##### Texto fornecido #####

Romeu Duarte, Conselheiro Vitalício do IAB- CE e Ex-Presidente da entidade nacional, escreve em sua coluna semanal no jornal O POVO.

Joaquim Távora:Com as bênçãos da Piedade, ao mesmo tempo igreja e enclave, sigo errante por ruas e becos tortuosos.


Sob a sombra amiga das castanholeiras, passeio no meu bairro favorito nesta hora tranquila da manhã de domingo. Aqui parece que elas construíram seu lar, reunindo-se em densos arvoredos a nos proteger. Suas folhas cadentes formam tapetes marrons sobre estas estreitas calçadas para os nossos passos sem planos. Andar, simplesmente andar com a alma e os sentidos abertos às sensações e surpresas, como a do rubro buquê de papoulas que me namora daquele manso jardim das Dorotéias. As velhas casas da Visconde do Rio Branco, ainda resistindo em seus ornatos e detalhes. Na vila, o velho sem camisa tomando guloso um copo de refresco de cajá. O risco de gás do avião no claro céu sem nuvens.

Com as bênçãos da Piedade, ao mesmo tempo igreja e enclave, sigo errante por ruas e becos tortuosos, buscando, quem sabe, a mim mesmo. Adentro a pequena mercearia, o cheiro tão familiar da mescla de querosene, peixe seco e sabão. Não, não vou comprar nada, meu senhor, apenas entrei aqui para me recordar. Vassouras, penduradas por uma corda nos caibros, balançam na brisa ligeira. Sacas de açúcar, feijão, arroz e milho aguardam a boca de alguém. Arraias coloridas prontas para voar nos ventos das férias do julho vindouro. O gato dormindo sobre o balcão de marmorite. Tudo neste agora, e como.

##### Dados para conferir #####

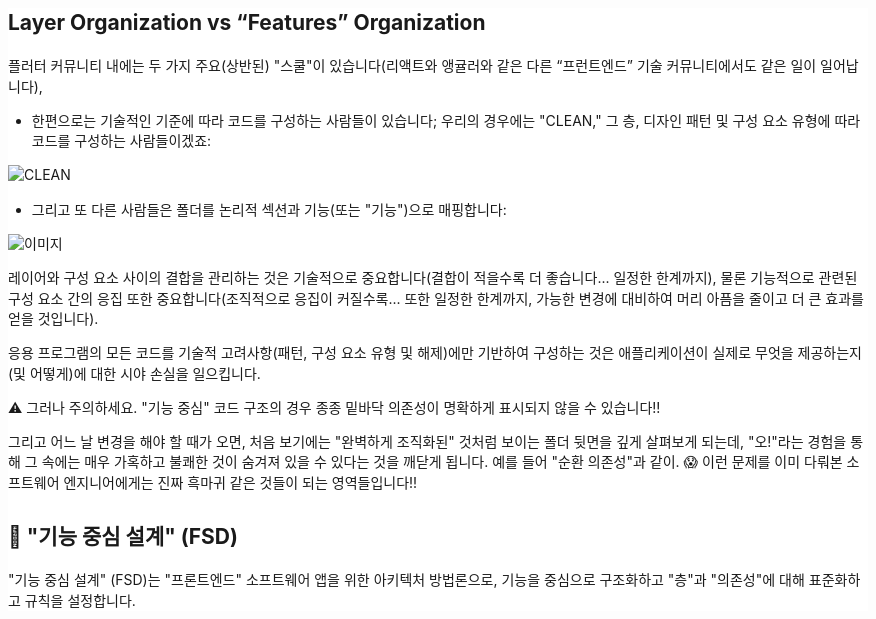 ## Layer Organization vs “Features” Organization

플러터 커뮤니티 내에는 두 가지 주요(상반된) "스쿨"이 있습니다(리액트와 앵귤러와 같은 다른 “프런트엔드” 기술 커뮤니티에서도 같은 일이 일어납니다),

- 한편으로는 기술적인 기준에 따라 코드를 구성하는 사람들이 있습니다; 우리의 경우에는 "CLEAN," 그 층, 디자인 패턴 및 구성 요소 유형에 따라 코드를 구성하는 사람들이겠죠:

![CLEAN](/assets/img/CLEANandAgileFlutterProjectswiththeCLEANFeature-SlicedScalableModel_3.png)



<ins class="adsbygoogle"
     style="display:block"
     data-ad-client="ca-pub-4877378276818686"
     data-ad-slot="1898504329"
     data-ad-format="auto"
     data-full-width-responsive="true"></ins>

<script>
     (adsbygoogle = window.adsbygoogle || []).push({});
</script>

- 그리고 또 다른 사람들은 폴더를 논리적 섹션과 기능(또는 "기능")으로 매핑합니다:

![이미지](/assets/img/CLEANandAgileFlutterProjectswiththeCLEANFeature-SlicedScalableModel_4.png)

레이어와 구성 요소 사이의 결합을 관리하는 것은 기술적으로 중요합니다(결합이 적을수록 더 좋습니다... 일정한 한계까지), 물론 기능적으로 관련된 구성 요소 간의 응집 또한 중요합니다(조직적으로 응집이 커질수록... 또한 일정한 한계까지, 가능한 변경에 대비하여 머리 아픔을 줄이고 더 큰 효과를 얻을 것입니다).

응용 프로그램의 모든 코드를 기술적 고려사항(패턴, 구성 요소 유형 및 해제)에만 기반하여 구성하는 것은 애플리케이션이 실제로 무엇을 제공하는지(및 어떻게)에 대한 시야 손실을 일으킵니다.



<ins class="adsbygoogle"
     style="display:block"
     data-ad-client="ca-pub-4877378276818686"
     data-ad-slot="1898504329"
     data-ad-format="auto"
     data-full-width-responsive="true"></ins>

<script>
     (adsbygoogle = window.adsbygoogle || []).push({});
</script>

⚠️ 그러나 주의하세요. "기능 중심" 코드 구조의 경우 종종 밑바닥 의존성이 명확하게 표시되지 않을 수 있습니다!!

그리고 어느 날 변경을 해야 할 때가 오면, 처음 보기에는 "완벽하게 조직화된" 것처럼 보이는 폴더 뒷면을 깊게 살펴보게 되는데, "오!"라는 경험을 통해 그 속에는 매우 가혹하고 불쾌한 것이 숨겨져 있을 수 있다는 것을 깨닫게 됩니다. 예를 들어 "순환 의존성"과 같이. 😱 이런 문제를 이미 다뤄본 소프트웨어 엔지니어에게는 진짜 흑마귀 같은 것들이 되는 영역들입니다!!

## 🍰 "기능 중심 설계" (FSD)

"기능 중심 설계" (FSD)는 "프론트엔드" 소프트웨어 앱을 위한 아키텍처 방법론으로, 기능을 중심으로 구조화하고 "층"과 "의존성"에 대해 표준화하고 규칙을 설정합니다.



<ins class="adsbygoogle"
     style="display:block"
     data-ad-client="ca-pub-4877378276818686"
     data-ad-slot="1898504329"
     data-ad-format="auto"
     data-full-width-responsive="true"></ins>
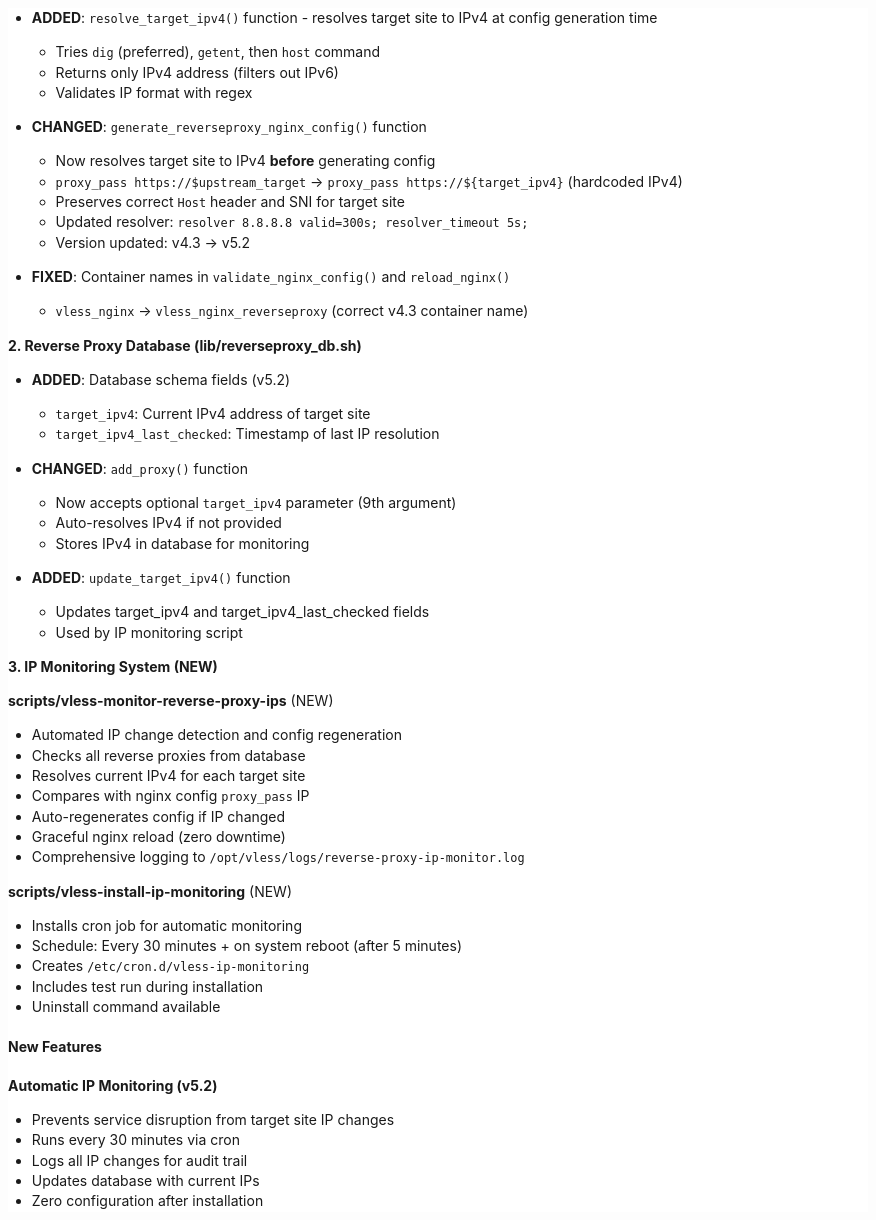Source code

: - **ADDED**: `resolve_target_ipv4()` function - resolves target site to IPv4 at config generation time
  - Tries `dig` (preferred), `getent`, then `host` command
  - Returns only IPv4 address (filters out IPv6)
  - Validates IP format with regex

- **CHANGED**: `generate_reverseproxy_nginx_config()` function
  - Now resolves target site to IPv4 **before** generating config
  - `proxy_pass https://$upstream_target` → `proxy_pass https://${target_ipv4}` (hardcoded IPv4)
  - Preserves correct `Host` header and SNI for target site
  - Updated resolver: `resolver 8.8.8.8 valid=300s; resolver_timeout 5s;`
  - Version updated: v4.3 → v5.2

- **FIXED**: Container names in `validate_nginx_config()` and `reload_nginx()`
  - `vless_nginx` → `vless_nginx_reverseproxy` (correct v4.3 container name)

**2. Reverse Proxy Database (lib/reverseproxy_db.sh)**

- **ADDED**: Database schema fields (v5.2)
  - `target_ipv4`: Current IPv4 address of target site
  - `target_ipv4_last_checked`: Timestamp of last IP resolution

- **CHANGED**: `add_proxy()` function
  - Now accepts optional `target_ipv4` parameter (9th argument)
  - Auto-resolves IPv4 if not provided
  - Stores IPv4 in database for monitoring

- **ADDED**: `update_target_ipv4()` function
  - Updates target_ipv4 and target_ipv4_last_checked fields
  - Used by IP monitoring script

**3. IP Monitoring System (NEW)**

**scripts/vless-monitor-reverse-proxy-ips** (NEW)
- Automated IP change detection and config regeneration
- Checks all reverse proxies from database
- Resolves current IPv4 for each target site
- Compares with nginx config `proxy_pass` IP
- Auto-regenerates config if IP changed
- Graceful nginx reload (zero downtime)
- Comprehensive logging to `/opt/vless/logs/reverse-proxy-ip-monitor.log`

**scripts/vless-install-ip-monitoring** (NEW)
- Installs cron job for automatic monitoring
- Schedule: Every 30 minutes + on system reboot (after 5 minutes)
- Creates `/etc/cron.d/vless-ip-monitoring`
- Includes test run during installation
- Uninstall command available

#### New Features

**Automatic IP Monitoring (v5.2)**
- Prevents service disruption from target site IP changes
- Runs every 30 minutes via cron
- Logs all IP changes for audit trail
- Updates database with current IPs
- Zero configuration after installation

#####

Transcreva, da crônica sobre Joaquim Távora, o trecho que vai de "Sob a sombra" até "céu sem nuvens.", sem mudar nenhuma palavra.

Sob a sombra amiga das castanholeiras, passeio no meu bairro favorito nesta hora tranquila da manhã de domingo. Aqui parece que elas construíram seu lar, reunindo-se em densos arvoredos a nos proteger. Suas folhas cadentes formam tapetes marrons sobre estas estreitas calçadas para os nossos passos sem planos. Andar, simplesmente andar com a alma e os sentidos abertos às sensações e surpresas, como a do rubro buquê de papoulas que me namora daquele manso jardim das Dorotéias. As velhas casas da Visconde do Rio Branco, ainda resistindo em seus ornatos e detalhes. Na vila, o velho sem camisa tomando guloso um copo de refresco de cajá. O risco de gás do avião no claro céu sem nuvens.